All of this fact-free fearmongering is having an effect. A Rasmussen poll taken last week found that 58 percent of respondents now believe there is now a “war on police.” Just 27 percent disagreed.

So let’s go through the numbers. Again. So far, 2015 is on pace to see 35 felonious killings of police officers. If that pace holds, this year would end with the second lowest number of murdered cops in decades. Here’s a graph depicting annual killings of cops with firearms from Mark A. Perry at the American Enterprise Institute:  But these are just the raw numbers. If we look at the rate of killings of cops, the trend is more pronounced. There are two ways examine the rate of police killings.

The first is to look at the rate of killings of cops per 100K cops on the street. This figure is somewhat difficult to calculate because there are widely varying estimates of how many cops are on the street. It depends on how you define “police officer,” who is doing the estimating, and various other factors.

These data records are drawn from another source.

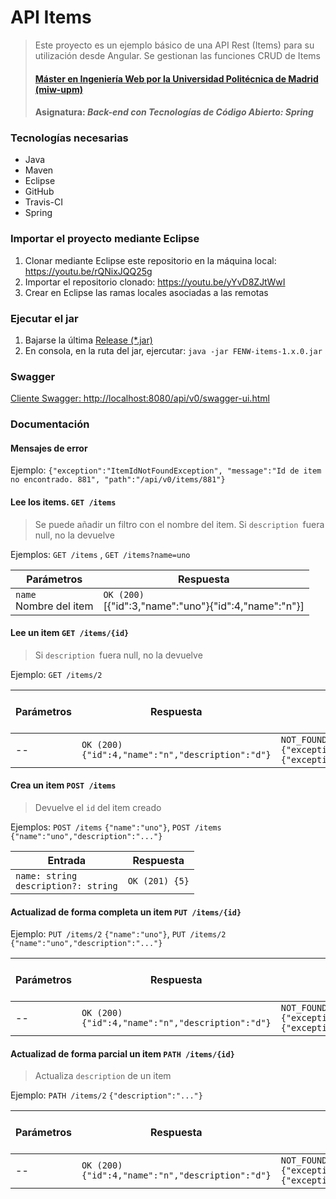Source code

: # API Items
> Este proyecto es un ejemplo básico de una API Rest (Items) para su utilización desde Angular. Se gestionan las funciones CRUD de Items
> #### [Máster en Ingeniería Web por la Universidad Politécnica de Madrid (miw-upm)](http://miw.etsisi.upm.es)
> #### Asignatura: *Back-end con Tecnologías de Código Abierto: Spring*


### Tecnologías necesarias
* Java
* Maven
* Eclipse
* GitHub
* Travis-CI
* Spring

### Importar el proyecto mediante Eclipse
1. Clonar mediante Eclipse este repositorio en la máquina local: https://youtu.be/rQNixJQQ25g
1. Importar el repositorio clonado: https://youtu.be/yYvD8ZJtWwI
1. Crear en Eclipse las ramas locales asociadas a las remotas

### Ejecutar el jar
1. Bajarse la última [Release (*.jar)](https://github.com/miw-upm/FENW-items/releases)
1. En consola, en la ruta del jar, ejercutar: `java -jar FENW-items-1.x.0.jar`

### Swagger
[Cliente Swagger: http://localhost:8080/api/v0/swagger-ui.html](http://localhost:8080/api/v0/swagger-ui.html)
### Documentación
#### Mensajes de error
Ejemplo: `{"exception":"ItemIdNotFoundException", "message":"Id de item no encontrado. 881", "path":"/api/v0/items/881"}`
#### Lee los items. `GET /items`
> Se puede añadir un filtro con el nombre del item. Si `description `fuera null, no la devuelve

Ejemplos: `GET /items` , `GET /items?name=uno`

 Parámetros | Respuesta
--|--
`name`<br>Nombre del item | `OK (200)`<br>[{"id":3,"name":"uno"}{"id":4,"name":"n"}]

#### Lee un item `GET /items/{id}`  
> Si `description `fuera null, no la devuelve  

Ejemplo: `GET /items/2`

Parámetros | Respuesta | Respuesta si<br>_id_ no existe<br>_id_ no entero
--|--|--
-- | `OK (200) {"id":4,"name":"n","description":"d"}` | `NOT_FOUND(404)` `{"exception":"ThemeIdNotFoundException"}`<br> `{"exception":"NumberFormatException"}` 

#### Crea un item `POST /items`  
> Devuelve el `id` del item creado  

Ejemplos: `POST /items` `{"name":"uno"}`, `POST /items` `{"name":"uno","description":"..."}`

Entrada| Respuesta
--|--
`name: string`<br>`description?: string` | `OK (201) {5}` 

#### Actualizad de forma completa un item `PUT /items/{id}`  
Ejemplo: `PUT /items/2` `{"name":"uno"}`, `PUT /items/2` `{"name":"uno","description":"..."}`

Parámetros | Respuesta | Respuesta si<br>_id_ no existe<br>_id_ no entero
--|--|--
-- | `OK (200) {"id":4,"name":"n","description":"d"}` | `NOT_FOUND(404)` `{"exception":"ThemeIdNotFoundException"}`<br> `{"exception":"NumberFormatException"}`

#### Actualizad de forma parcial un item `PATH /items/{id}`  
> Actualiza `description` de un item  

Ejemplo: `PATH /items/2` `{"description":"..."}`

Parámetros | Respuesta | Respuesta si<br>_id_ no existe<br>_id_ no entero
--|--|--
-- | `OK (200) {"id":4,"name":"n","description":"d"}` | `NOT_FOUND(404)` `{"exception":"ThemeIdNotFoundException"}`<br> `{"exception":"NumberFormatException"}`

But if you use consistent sources, the number of police has generally gone up, while the number of officers killed has generally gone down. So your graph looks something like this one, from Dan Wang:  The other way you could measure the rate of killings of police officers is to look at the number with respect to the overall population. Here’s another graph from Perry that plots those figures:   

So when police advocates say that 2014 saw an 80+ percent increase in homicides of cops over 2013, remember a few things: First, 2013 wasn’t just an all-time low, it was an all-time low by a significant margin. Second, the 2013 figure was so low that even a small increase will look large when expressed as a percentage. Third, the figure for the following year, 2014, (51 officers killed) was essentially consistent with the average for the previous five years (50 killed), and still lower than any five-year average going back to 1960. (See this graph, also from Wang.) Fourth, again, 2015 is on pace (35 killings) to be lower than any year but 2013. Another common response from police organizations and their advocates is that the reduction in fatalities is due to better medical care and improvements in protective gear such as bulletproof vests. Both things are undoubtedly true. But assaults on police officers are in decline as well. That is, not only are fewer people killing police officers, fewer people are trying to harm them. These graphs from Stoughton show the raw numbers of assaults on police: 

None of these things are indicative of a “war.” On the contrary, all of this new skepticism, criticism, forced transparency, and mistrust of the police is — again — coming even as violence against police officers is reaching historic lows. This is how a democracy is supposed to work. It’s something worth celebrating.

Instead, police groups and their advocates are claiming that the mere act of criticizing a government entity is akin to declaring war on it, and that therefore, police critics are culpable every time a police officer is murdered. (And given the way they ignore and abuse statistics, those critics are also apparently culpable for a lot of murders that never happened.) They’re essentially saying that exercising constitutional rights and participating in democracy are in and of themselves acts of violence. And in many cases, this is coming from the very people that the government empowers to use actual violence.

That is something worth worrying about.